*** Opening Data supplied ***

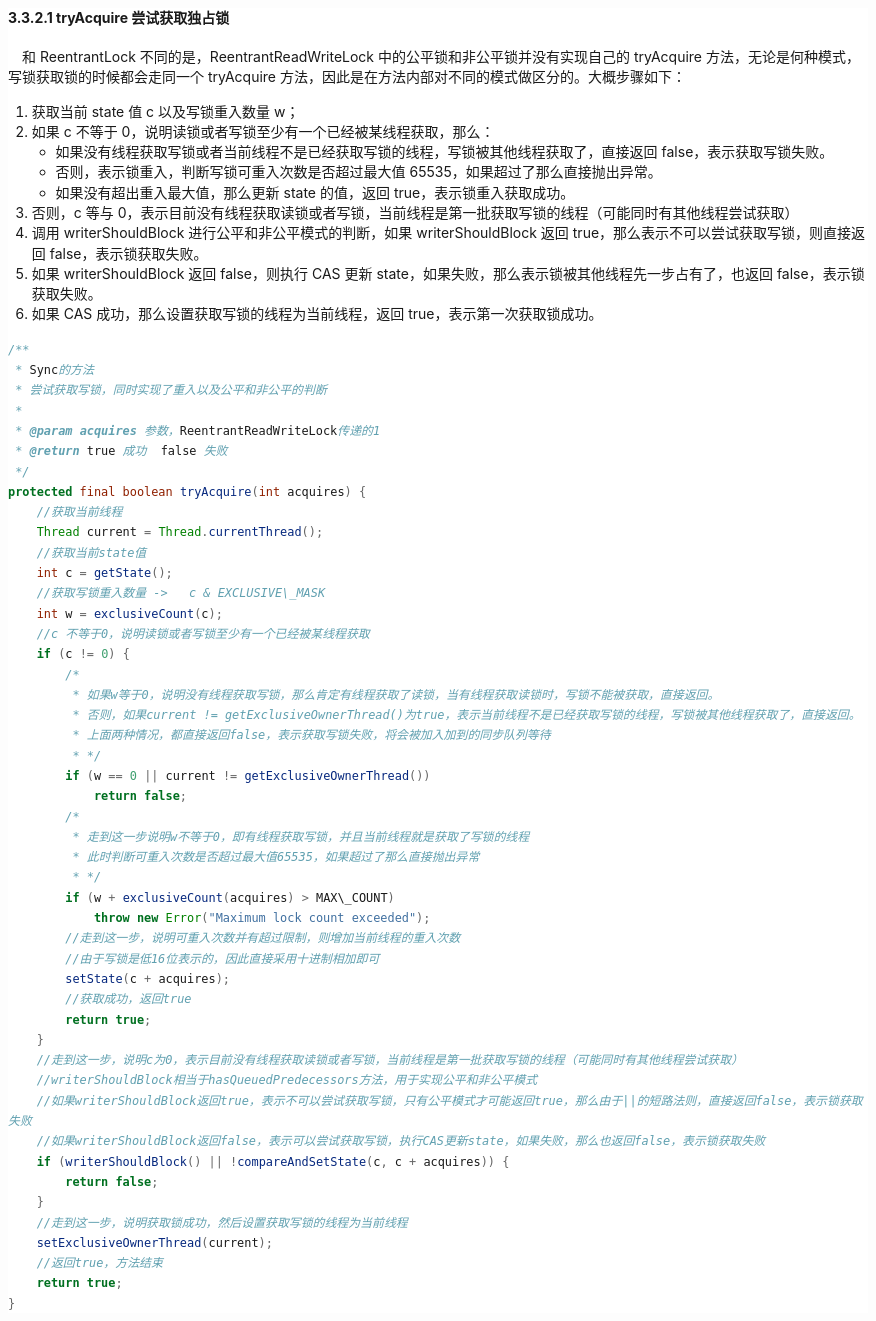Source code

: #### 3.3.2.1 tryAcquire 尝试获取独占锁

&emsp;和 ReentrantLock 不同的是，ReentrantReadWriteLock 中的公平锁和非公平锁并没有实现自己的 tryAcquire 方法，无论是何种模式，写锁获取锁的时候都会走同一个 tryAcquire 方法，因此是在方法内部对不同的模式做区分的。大概步骤如下：

1.  获取当前 state 值 c 以及写锁重入数量 w；
2.  如果 c 不等于 0，说明读锁或者写锁至少有一个已经被某线程获取，那么：  
    - 如果没有线程获取写锁或者当前线程不是已经获取写锁的线程，写锁被其他线程获取了，直接返回 false，表示获取写锁失败。  
    - 否则，表示锁重入，判断写锁可重入次数是否超过最大值 65535，如果超过了那么直接抛出异常。  
    - 如果没有超出重入最大值，那么更新 state 的值，返回 true，表示锁重入获取成功。
3.  否则，c 等与 0，表示目前没有线程获取读锁或者写锁，当前线程是第一批获取写锁的线程（可能同时有其他线程尝试获取）
4.  调用 writerShouldBlock 进行公平和非公平模式的判断，如果 writerShouldBlock 返回 true，那么表示不可以尝试获取写锁，则直接返回 false，表示锁获取失败。
5.  如果 writerShouldBlock 返回 false，则执行 CAS 更新 state，如果失败，那么表示锁被其他线程先一步占有了，也返回 false，表示锁获取失败。
6.  如果 CAS 成功，那么设置获取写锁的线程为当前线程，返回 true，表示第一次获取锁成功。

```java
/**
 * Sync的方法
 * 尝试获取写锁，同时实现了重入以及公平和非公平的判断
 *
 * @param acquires 参数，ReentrantReadWriteLock传递的1
 * @return true 成功  false 失败
 */
protected final boolean tryAcquire(int acquires) {
    //获取当前线程
    Thread current = Thread.currentThread();
    //获取当前state值
    int c = getState();
    //获取写锁重入数量 ->   c & EXCLUSIVE\_MASK
    int w = exclusiveCount(c);
    //c 不等于0，说明读锁或者写锁至少有一个已经被某线程获取
    if (c != 0) {
        /*
         * 如果w等于0，说明没有线程获取写锁，那么肯定有线程获取了读锁，当有线程获取读锁时，写锁不能被获取，直接返回。
         * 否则，如果current != getExclusiveOwnerThread()为true，表示当前线程不是已经获取写锁的线程，写锁被其他线程获取了，直接返回。
         * 上面两种情况，都直接返回false，表示获取写锁失败，将会被加入加到的同步队列等待
         * */
        if (w == 0 || current != getExclusiveOwnerThread())
            return false;
        /*
         * 走到这一步说明w不等于0，即有线程获取写锁，并且当前线程就是获取了写锁的线程
         * 此时判断可重入次数是否超过最大值65535，如果超过了那么直接抛出异常
         * */
        if (w + exclusiveCount(acquires) > MAX\_COUNT)
            throw new Error("Maximum lock count exceeded");
        //走到这一步，说明可重入次数并有超过限制，则增加当前线程的重入次数
        //由于写锁是低16位表示的，因此直接采用十进制相加即可
        setState(c + acquires);
        //获取成功，返回true
        return true;
    }
    //走到这一步，说明c为0，表示目前没有线程获取读锁或者写锁，当前线程是第一批获取写锁的线程（可能同时有其他线程尝试获取）
    //writerShouldBlock相当于hasQueuedPredecessors方法，用于实现公平和非公平模式
    //如果writerShouldBlock返回true，表示不可以尝试获取写锁，只有公平模式才可能返回true，那么由于||的短路法则，直接返回false，表示锁获取失败
    //如果writerShouldBlock返回false，表示可以尝试获取写锁，执行CAS更新state，如果失败，那么也返回false，表示锁获取失败
    if (writerShouldBlock() || !compareAndSetState(c, c + acquires)) {
        return false;
    }
    //走到这一步，说明获取锁成功，然后设置获取写锁的线程为当前线程
    setExclusiveOwnerThread(current);
    //返回true，方法结束
    return true;
}

```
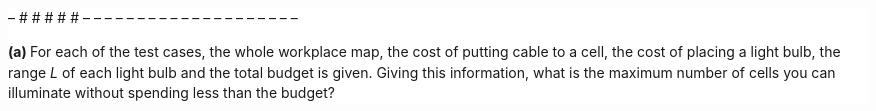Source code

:    <td width="20">–</td>

   <td width="27">#</td>

   <td width="27">#</td>

   <td width="27">#</td>

   <td width="27">#</td>

   <td width="27">#</td>

   <td width="23">–</td>

   <td width="27">–</td>

   <td width="27">–</td>

   <td width="27">–</td>

   <td width="27">–</td>

   <td width="27">–</td>

   <td width="4">–</td>

  </tr>

  <tr>

   <td width="20">–</td>

   <td width="27">–</td>

   <td width="27">–</td>

   <td width="27">–</td>

   <td width="27">–</td>

   <td width="27">–</td>

   <td width="23">–</td>

   <td width="27">–</td>

   <td width="27">–</td>

   <td width="27">–</td>

   <td width="27">–</td>

   <td width="27">–</td>

   <td width="4">–</td>

  </tr>

 </tbody>

</table>

<strong>(a) </strong>For each of the test cases, the whole workplace map, the cost of putting cable to a cell, the cost of placing a light bulb, the range <em>L </em>of each light bulb and the total budget is given. Giving this information, what is the maximum number of cells you can illuminate without spending less than the budget?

*** Closing Data supplied ***

> [Exercise details]
Output the data exactly. Leave every picture out.

> [Response below]
Source code

: #### 3.3.2.1 tryAcquire 尝试获取独占锁

&emsp;和 ReentrantLock 不同的是，ReentrantReadWriteLock 中的公平锁和非公平锁并没有实现自己的 tryAcquire 方法，无论是何种模式，写锁获取锁的时候都会走同一个 tryAcquire 方法，因此是在方法内部对不同的模式做区分的。大概步骤如下：

1.  获取当前 state 值 c 以及写锁重入数量 w；
2.  如果 c 不等于 0，说明读锁或者写锁至少有一个已经被某线程获取，那么：  
    - 如果没有线程获取写锁或者当前线程不是已经获取写锁的线程，写锁被其他线程获取了，直接返回 false，表示获取写锁失败。  
    - 否则，表示锁重入，判断写锁可重入次数是否超过最大值 65535，如果超过了那么直接抛出异常。  
    - 如果没有超出重入最大值，那么更新 state 的值，返回 true，表示锁重入获取成功。
3.  否则，c 等与 0，表示目前没有线程获取读锁或者写锁，当前线程是第一批获取写锁的线程（可能同时有其他线程尝试获取）
4.  调用 writerShouldBlock 进行公平和非公平模式的判断，如果 writerShouldBlock 返回 true，那么表示不可以尝试获取写锁，则直接返回 false，表示锁获取失败。
5.  如果 writerShouldBlock 返回 false，则执行 CAS 更新 state，如果失败，那么表示锁被其他线程先一步占有了，也返回 false，表示锁获取失败。
6.  如果 CAS 成功，那么设置获取写锁的线程为当前线程，返回 true，表示第一次获取锁成功。

```java
/**
 * Sync的方法
 * 尝试获取写锁，同时实现了重入以及公平和非公平的判断
 *
 * @param acquires 参数，ReentrantReadWriteLock传递的1
 * @return true 成功  false 失败
 */
protected final boolean tryAcquire(int acquires) {
    //获取当前线程
    Thread current = Thread.currentThread();
    //获取当前state值
    int c = getState();
    //获取写锁重入数量 ->   c & EXCLUSIVE\_MASK
    int w = exclusiveCount(c);
    //c 不等于0，说明读锁或者写锁至少有一个已经被某线程获取
    if (c != 0) {
        /*
         * 如果w等于0，说明没有线程获取写锁，那么肯定有线程获取了读锁，当有线程获取读锁时，写锁不能被获取，直接返回。
         * 否则，如果current != getExclusiveOwnerThread()为true，表示当前线程不是已经获取写锁的线程，写锁被其他线程获取了，直接返回。
         * 上面两种情况，都直接返回false，表示获取写锁失败，将会被加入加到的同步队列等待
         * */
        if (w == 0 || current != getExclusiveOwnerThread())
            return false;
        /*
         * 走到这一步说明w不等于0，即有线程获取写锁，并且当前线程就是获取了写锁的线程
         * 此时判断可重入次数是否超过最大值65535，如果超过了那么直接抛出异常
         * */
        if (w + exclusiveCount(acquires) > MAX\_COUNT)
            throw new Error("Maximum lock count exceeded");
        //走到这一步，说明可重入次数并有超过限制，则增加当前线程的重入次数
        //由于写锁是低16位表示的，因此直接采用十进制相加即可
        setState(c + acquires);
        //获取成功，返回true
        return true;
    }
    //走到这一步，说明c为0，表示目前没有线程获取读锁或者写锁，当前线程是第一批获取写锁的线程（可能同时有其他线程尝试获取）
    //writerShouldBlock相当于hasQueuedPredecessors方法，用于实现公平和非公平模式
    //如果writerShouldBlock返回true，表示不可以尝试获取写锁，只有公平模式才可能返回true，那么由于||的短路法则，直接返回false，表示锁获取失败
    //如果writerShouldBlock返回false，表示可以尝试获取写锁，执行CAS更新state，如果失败，那么也返回false，表示锁获取失败
    if (writerShouldBlock() || !compareAndSetState(c, c + acquires)) {
        return false;
    }
    //走到这一步，说明获取锁成功，然后设置获取写锁的线程为当前线程
    setExclusiveOwnerThread(current);
    //返回true，方法结束
    return true;
}

```
Source code

:    <td width="20">–</td>

   <td width="27">#</td>

   <td width="27">#</td>

   <td width="27">#</td>

   <td width="27">#</td>

   <td width="27">#</td>

   <td width="23">–</td>

   <td width="27">–</td>

   <td width="27">–</td>

   <td width="27">–</td>

   <td width="27">–</td>

   <td width="27">–</td>

   <td width="4">–</td>

  </tr>

  <tr>

   <td width="20">–</td>

   <td width="27">–</td>

   <td width="27">–</td>

   <td width="27">–</td>

   <td width="27">–</td>

   <td width="27">–</td>

   <td width="23">–</td>

   <td width="27">–</td>

   <td width="27">–</td>

   <td width="27">–</td>

   <td width="27">–</td>

   <td width="27">–</td>

   <td width="4">–</td>

  </tr>

 </tbody>

</table>

<strong>(a) </strong>For each of the test cases, the whole workplace map, the cost of putting cable to a cell, the cost of placing a light bulb, the range <em>L </em>of each light bulb and the total budget is given. Giving this information, what is the maximum number of cells you can illuminate without spending less than the budget?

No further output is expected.